Retreat. Release. Recover.
There is a mixture of energy in the air as the boys step onto the bus. For many, this is their first trip beyond the rhythms of New York City: the constant sirens, the elevated trains, the crowded sidewalks. Leaving behind the familiar chaos of the city is not just a physical journey but a symbolic one. Within two hours, the terrain outside their window begins to change. Bridges give way to mountains. Asphalt turns into winding roads cut into the earth. The island of Manhattan fades into memory. This is the beginning of retreat.
Release
The first exhale comes as the bus climbs a steep mountain road. Anxiety and jokes ripple through the bus half bravado, half nerves. For boys raised in a city where the skyline walls them in, the vastness of nature feels almost impossible, an unconquerable force. The jokes are a way of managing fear. Yet, the view itself is the first real release.
When they arrive at their destination, a sprawling, 15-bed home perched on the edge of a lake many of the boys are stunned into silence. One gazes at the sunset over the water, later asking for that moment to be captured in a single photo. The city has been left behind, if only temporarily. But what weighs heavier than New York itself are the versions of self that these boys carry from their neighborhoods: the armor of toughness, the constant vigilance, the demand to perform survival. The retreat invites them to let some of that go.
Retreat
Each morning begins with meditation and reflection. Stillness, for them, is not just a novelty but a challenge. What does it mean to sit quietly in the face of water, sun, and silence? What does it mean to let the mind wander without the pull of sirens or the need to look over one’s shoulder? For some, the quiet is unsettling. For others, it becomes a moment of rediscovery of the childlike wonder that was never fully allowed to grow.
Nature amplifies this transformation. Canoeing and hiking replace concrete and corner stores. A scavenger hunt in the woods sparks laughter, reminding them that joy, too, can be an act of survival. In the dark of night, the boys gather around a fire. For many, the silence of the woods is its own kind of fear different from police harassment or neighborhood violence, but fear nonetheless. The threat of bears and bobcats becomes the new bogeyman. Yet, as the fire crackles, they surrender to the unknown. Fear gives way to awe.
The word “retreat” has many definitions: to fall back, to surrender, to withdraw. Here, it takes on another meaning. Permission to drop walls, to let down guards, to be vulnerable in ways their everyday lives rarely allow.
Recover
By day three, the retreat shifts from play to lesson. The boys face off in a game of tug-of-war, reimagined as “The Tug of Life.” Six boys against four, the imbalance purposeful. Life, after all, is rarely fair. The rope pulls both ways, sometimes too heavy, sometimes too sharp. Each boy must learn the power of support, the recognition that life’s weight is not meant to be carried alone. The metaphor deepens: the tug is not just physical but also mental and emotional, pulling against systemic racism, generational trauma, poverty, abandonment, and violence.

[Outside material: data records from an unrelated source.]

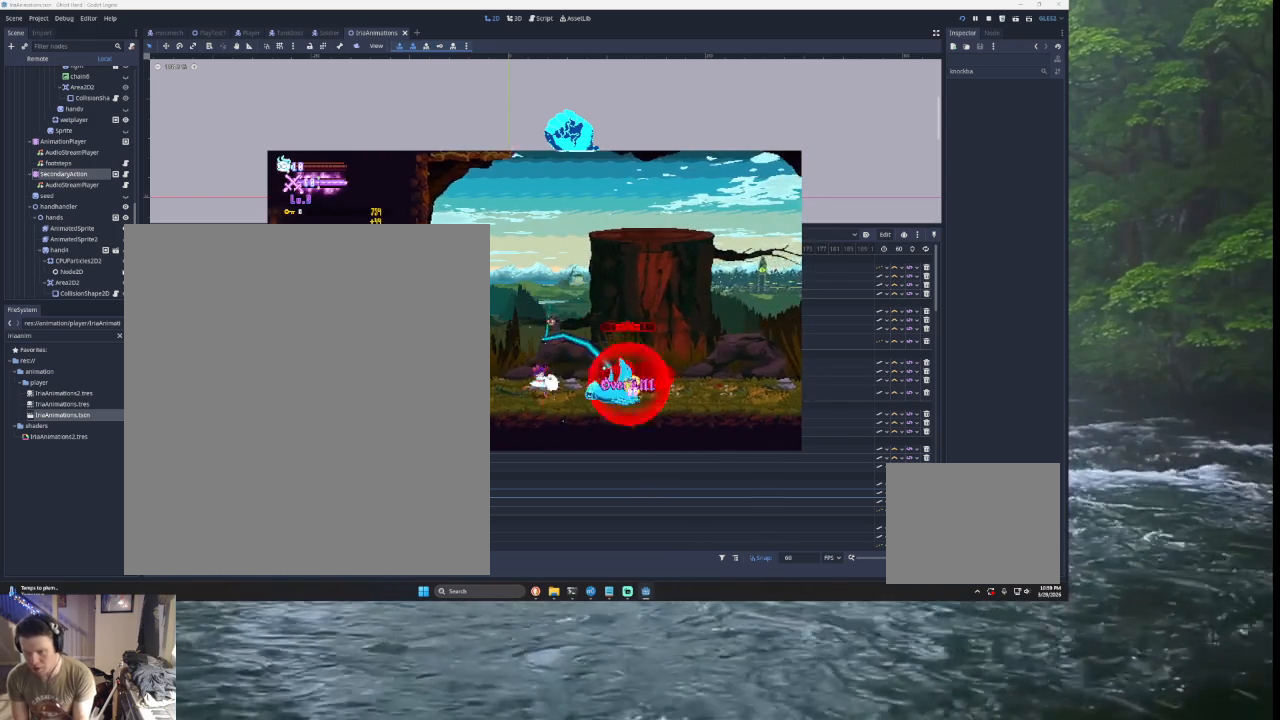
{"buttons": [], "left_stick": "center", "right_stick": "center", "events": [[233, "left_stick", "center"]]}
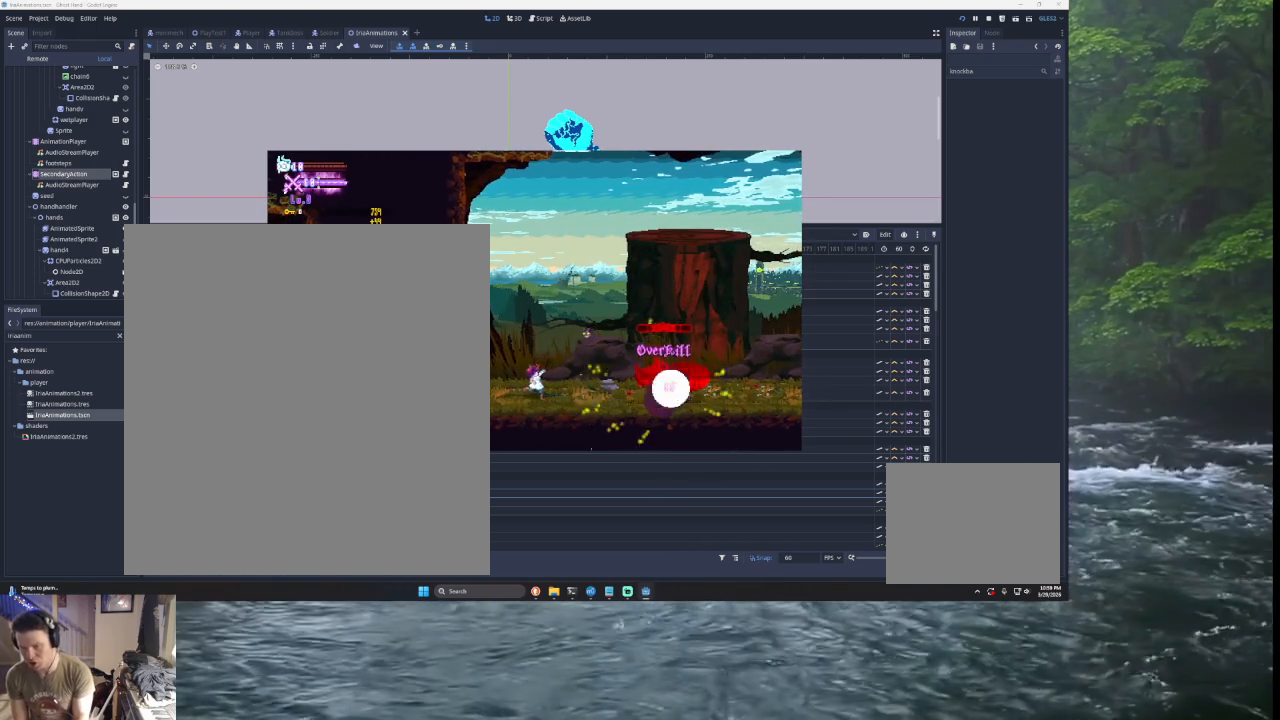
{"buttons": ["START"], "left_stick": "center", "right_stick": "center", "events": [[433, "START", "down"]]}
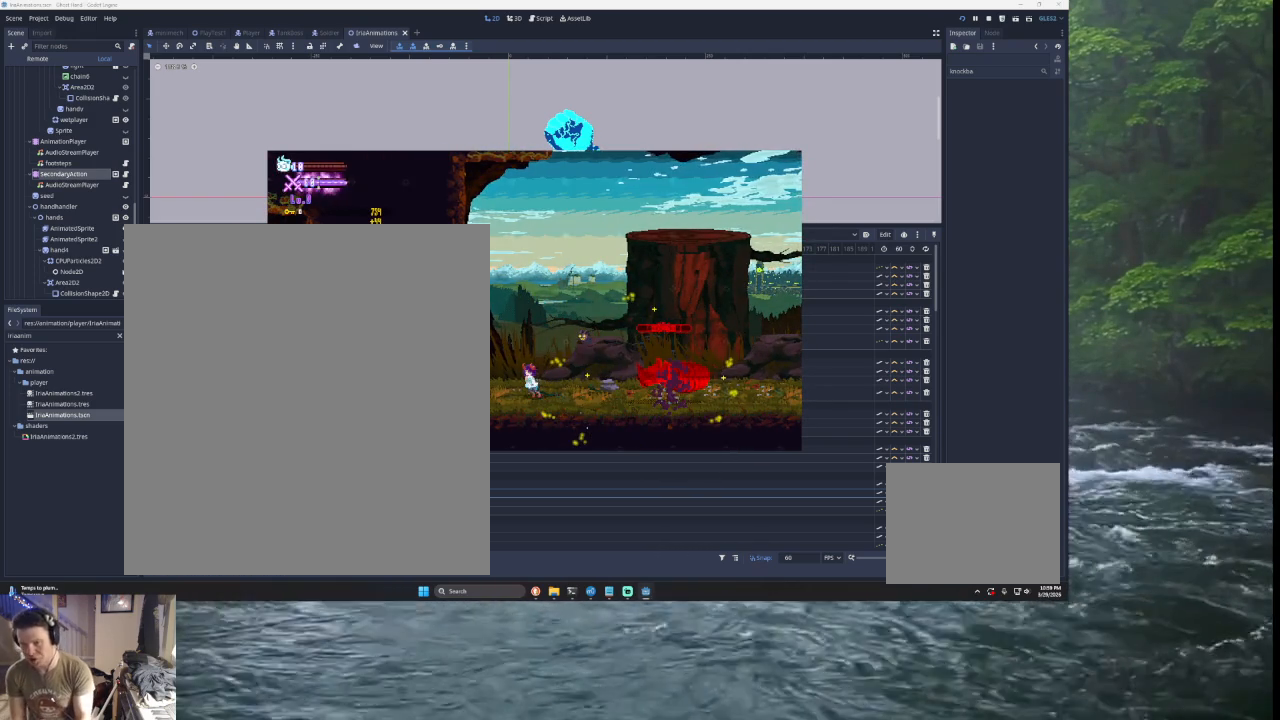
{"buttons": [], "left_stick": "center", "right_stick": "center", "events": [[67, "START", "up"]]}
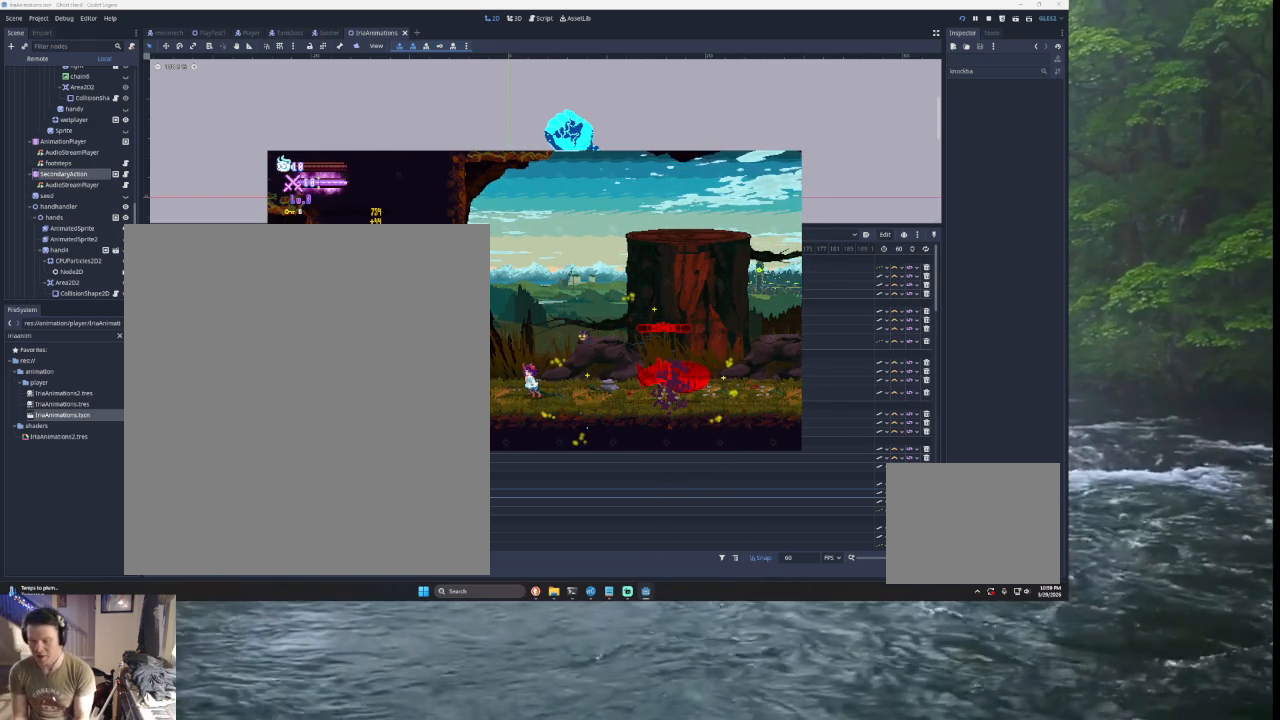
{"buttons": [], "left_stick": "center", "right_stick": "center", "events": []}
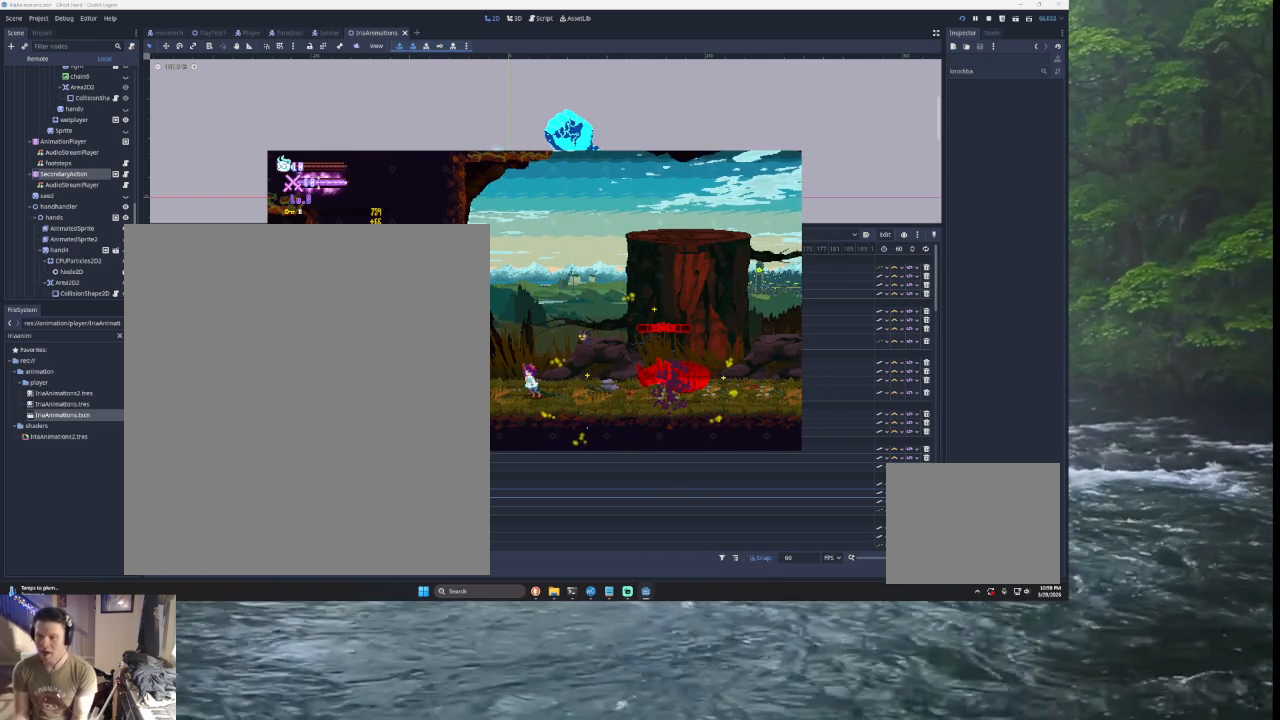
{"buttons": [], "left_stick": "center", "right_stick": "center", "events": []}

Later, a walk through the woods becomes a “Walk of Truth.” Along the trail, the boys are asked to confront questions: Who am I? Who do I want to be? What must I leave behind to move forward? At the end, they gather around a tree. Posted on its trunk is a single question: Where am I? The circle formed there becomes a space of reckoning. Boys who entered the retreat as individuals now yell their truths into the sky together, voices lifted toward something greater God, sun, stars, each other.
That final night, the fire returns. This time it is a ritual. Each boy writes down what he needs to release old identities, old pain, old fears and places it into the flames. Fire consumes, but it also purifies. Around the same fire where they once feared the night, they now laugh, make s’mores, and let go.
From Today Forward
Transformation is not measured in days, but in shifts of perspective. No retreat can undo years of survival in a city that demands toughness from its young men. But what these days in the mountains offered was glimpses, a reminder that another version of life is possible. That peace is not a luxury. That vulnerability is not weakness. That joy is not fleeting.
As an observer, I left with questions as well: What does it mean to release? What does it mean to retreat, not into defeat, but into healing? And what does it mean to recover not just from struggle, but toward the possibility of wellness?
In the end, the boys may not remember every exercise or every conversation. But I hope they remember the fire. I hope they remember what it felt like to release what no longer served them, to retreat into the stillness of their own minds, and to recover a sense of self that says: I deserve to be well.